The river had fallen to nearly 3 feet below normal for this time of year at St. Louis as of Wednesday, according to the National Weather Service. But when Friday showers and warmer temperatures over the weekend started to melt the foot of snow that covered the area, the Mississippi jumped up to slightly above normal, where it is expected to hover for at least the next week.
Lt. Colin Fogarty said the U.S. Coast Guard had to implement its Waterways Action Plan, limiting barge traffic to relatively light loads with no more than nine feet of draft before the addition of the new water into the system.
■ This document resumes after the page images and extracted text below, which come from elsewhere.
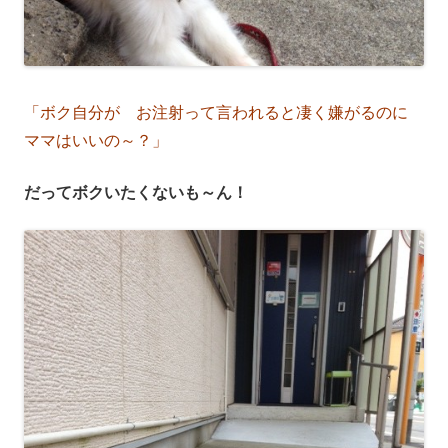
「ボク自分が お注射って言われると凄く嫌がるのに
ママはいいの～？」
だってボクいたくないも～ん！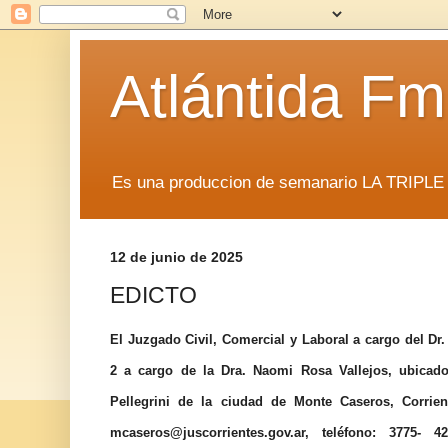
Atlántida F
Es una produccion de semanario LA TRIP
12 de junio de 2025
EDICTO
El Juzgado Civil, Comercial y Laboral a cargo del Dr
2 a cargo de la Dra. Naomi Rosa Vallejos, ubicado
Pellegrini de la ciudad de Monte Caseros, Corrient
mcaseros@juscorrientes.gov.ar, teléfono: 3775-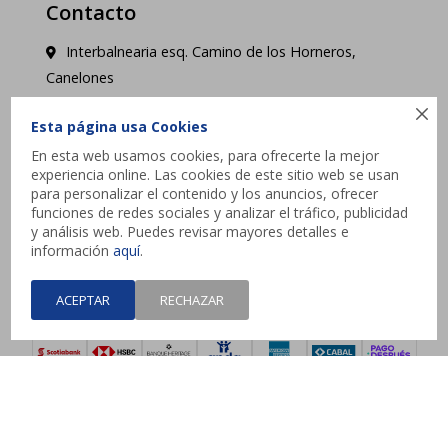
Contacto
Interbalnearia esq. Camino de los Horneros,
Canelones

contacto@jysk.uy
Esta página usa Cookies
En esta web usamos cookies, para ofrecerte la mejor
Lunes a Domingo de 10 a 21 hs - Pick up web 3 a
experiencia online. Las cookies de este sitio web se usan
4 días hábiles.
para personalizar el contenido y los anuncios, ofrecer
funciones de redes sociales y analizar el tráfico, publicidad
y análisis web. Puedes revisar mayores detalles e




información
aquí
.
ACEPTAR
RECHAZAR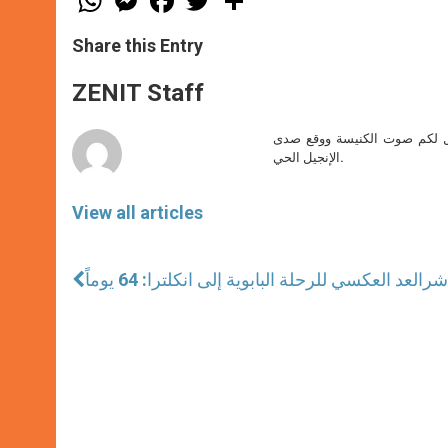
h
e
a
w
h
a
s
c
i
a
t
s
e
t
r
Share this Entry
s
e
b
t
e
A
n
o
e
p
g
o
r
ZENIT Staff
p
e
k
r
صل لكم صوت الكنيسة ووقع صدى
الإنجيل الحي.
View all articles
اشر
العد العكسي للرحلة البابوية إلى انكلترا: 64 يوماً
The Coast Guard was also dealing with an increased number of barge groundings despite the limitations.
During the first two weeks of the year there were 14 barge groundings in the St. Louis region, according to Coast Guard statistics. For the same period in 2013, when water was historically low, there were five barge groundings.
"Fortunately, there were no serious incidents," Fogarty said. "The channel was never obstructed for more than a few hours and there was no release of pollution into the river in any of the incidents."
At this time last year, the Mississippi River was about 4 feet below normal at St. Louis and the U.S. Coast Guard was enacting emergency procedures to keep the flow of traffic moving.
The all-time low for the river at St. Louis is 6.2 feet below normal, which happened in 1940.
U.S. Army Corps of Engineers spokeswoman Sue Casseau said work is still underway near Thebes south of St. Louis to remove rock from the bottom of the river to maintain a 9-foot-deep channel.
Casseau said the work at Thebes, a continuation of work started last year, is expected to be completed by the middle of March. But, while deep water is good for barge pilots, it's not so great for the crews trying to remove the rock from the river bottom.
While the Coast Guard doesn't mind the snow, its leaders have been concerned about the extremely cold temperatures that have chilled the region.
"One of the biggest concerns we have had lately is the formation of ice," Fogarty said. "We've had the largest amount of ice in the Mississippi River that we have seen in a decade or more."
Large amounts of ice can block river locks, create natural dams on the river and otherwise prevent traffic from getting through.
"Since the temperature has warmed up, the ice is breaking up a bit," Fogarty said. "Otherwise, it could have got to the point that the river was impassible."
Fogarty said, over the past three years, the people who are responsible for keeping the river open have learned to expect the unexpected.
"We had some of the lowest water levels in almost 100 years last year at this time followed by some of the highest water levels," Fogarty said. "When things change on the river, usually it's a gradual transformation. But the last three years have been an aberration. The river seems to always be throwing curveballs."